Предисловие

Как все началось

Осенью 2015 года я, аспирант московского вуза, взялся за небольшое, но весьма авантюрное дело. Вместе с моим другом Сергеем Простаковым мы решили основать первый в России научный журнал о смерти и умирании. Сергей придумал для него название «Археология русской смерти», отсылая будущего читателя к французскому философу Мишелю Фуко и его «археологиям». Как и зачем мы придумали этот журнал — интересная, но все же отдельная история, к которой я вернусь позже, в третьей главе. Здесь же важно отметить, что запуск журнала мы начали с широкой краудфандинговой кампании — мы были нищими студентами, денег на печать первого номера у нас не было.

◆ **Задание 1**
Отредактируйте фрагмент предисловия, начиная с «Как все началось» и заканчивая «нас не было.», заменив «аспирант» на «магистрант».

◆ **Записи для обработки**
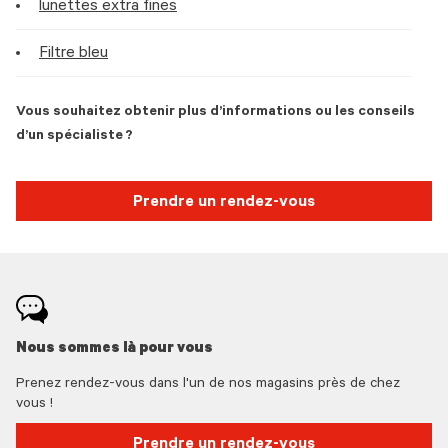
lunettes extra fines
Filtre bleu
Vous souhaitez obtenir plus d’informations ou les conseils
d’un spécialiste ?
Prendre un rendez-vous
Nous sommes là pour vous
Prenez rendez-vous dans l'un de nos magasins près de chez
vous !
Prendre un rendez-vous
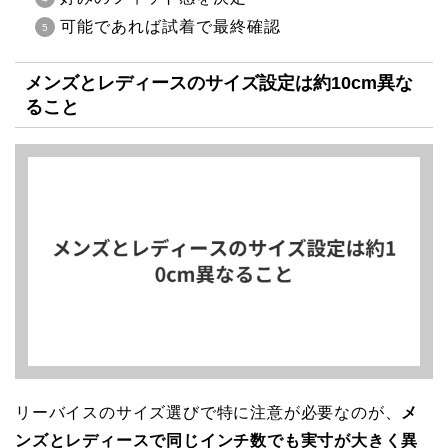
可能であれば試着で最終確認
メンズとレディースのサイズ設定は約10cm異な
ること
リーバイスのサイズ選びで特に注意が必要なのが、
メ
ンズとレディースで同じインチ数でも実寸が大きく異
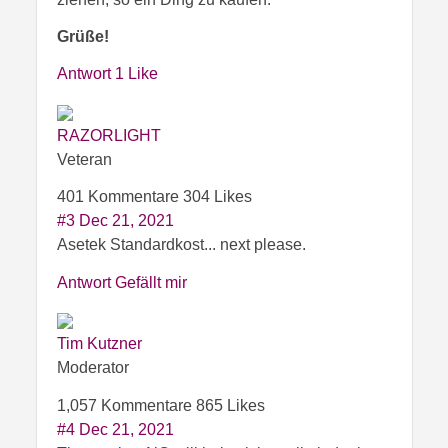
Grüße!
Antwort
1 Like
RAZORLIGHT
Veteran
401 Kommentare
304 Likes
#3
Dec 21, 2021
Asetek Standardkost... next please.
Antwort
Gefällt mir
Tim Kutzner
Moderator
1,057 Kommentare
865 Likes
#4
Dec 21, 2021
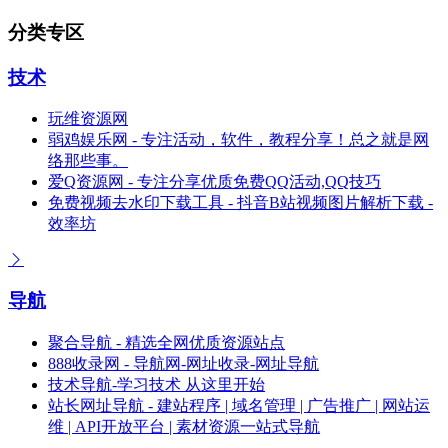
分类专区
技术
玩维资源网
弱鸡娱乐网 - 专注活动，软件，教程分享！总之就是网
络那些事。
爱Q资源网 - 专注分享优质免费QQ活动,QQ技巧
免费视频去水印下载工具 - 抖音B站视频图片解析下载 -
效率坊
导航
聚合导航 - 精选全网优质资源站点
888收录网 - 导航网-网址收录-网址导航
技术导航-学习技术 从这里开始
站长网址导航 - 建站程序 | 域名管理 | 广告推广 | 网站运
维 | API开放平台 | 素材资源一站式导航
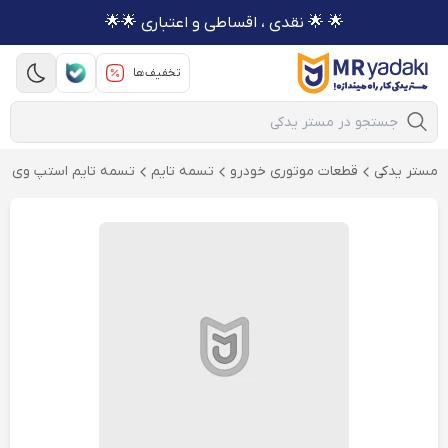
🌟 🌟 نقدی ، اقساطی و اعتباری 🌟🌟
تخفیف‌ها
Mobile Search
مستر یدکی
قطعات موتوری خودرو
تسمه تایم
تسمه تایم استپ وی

◆ **Задание 2**
Воспроизведите все строки записей из блока 1 без изменений. Изображения в ответ не включайте.

◆ **Решение задания 1**
Как все началось

Осенью 2015 года я, магистрант московского вуза, взялся за небольшое, но весьма авантюрное дело. Вместе с моим другом Сергеем Простаковым мы решили основать первый в России научный журнал о смерти и умирании. Сергей придумал для него название «Археология русской смерти», отсылая будущего читателя к французскому философу Мишелю Фуко и его «археологиям». Как и зачем мы придумали этот журнал — интересная, но все же отдельная история, к которой я вернусь позже, в третьей главе. Здесь же важно отметить, что запуск журнала мы начали с широкой краудфандинговой кампании — мы были нищими студентами, денег на печать первого номера у нас не было.

◆ **Решение задания 2**
lunettes extra fines
Filtre bleu
Vous souhaitez obtenir plus d’informations ou les conseils
d’un spécialiste ?
Prendre un rendez-vous
Nous sommes là pour vous
Prenez rendez-vous dans l'un de nos magasins près de chez
vous !
Prendre un rendez-vous
可能であれば試着で最終確認
メンズとレディースのサイズ設定は約10cm異な
ること
リーバイスのサイズ選びで特に注意が必要なのが、
メ
ンズとレディースで同じインチ数でも実寸が大きく異
Grüße!
Antwort
1 Like
RAZORLIGHT
Veteran
401 Kommentare
304 Likes
#3
Dec 21, 2021
Asetek Standardkost... next please.
Antwort
Gefällt mir
Tim Kutzner
Moderator
1,057 Kommentare
865 Likes
#4
Dec 21, 2021
分类专区
技术
玩维资源网
弱鸡娱乐网 - 专注活动，软件，教程分享！总之就是网
络那些事。
爱Q资源网 - 专注分享优质免费QQ活动,QQ技巧
免费视频去水印下载工具 - 抖音B站视频图片解析下载 -
效率坊
导航
聚合导航 - 精选全网优质资源站点
888收录网 - 导航网-网址收录-网址导航
技术导航-学习技术 从这里开始
站长网址导航 - 建站程序 | 域名管理 | 广告推广 | 网站运
维 | API开放平台 | 素材资源一站式导航
🌟 🌟 نقدی ، اقساطی و اعتباری 🌟🌟
تخفیف‌ها
Mobile Search
مستر یدکی
قطعات موتوری خودرو
تسمه تایم
تسمه تایم استپ وی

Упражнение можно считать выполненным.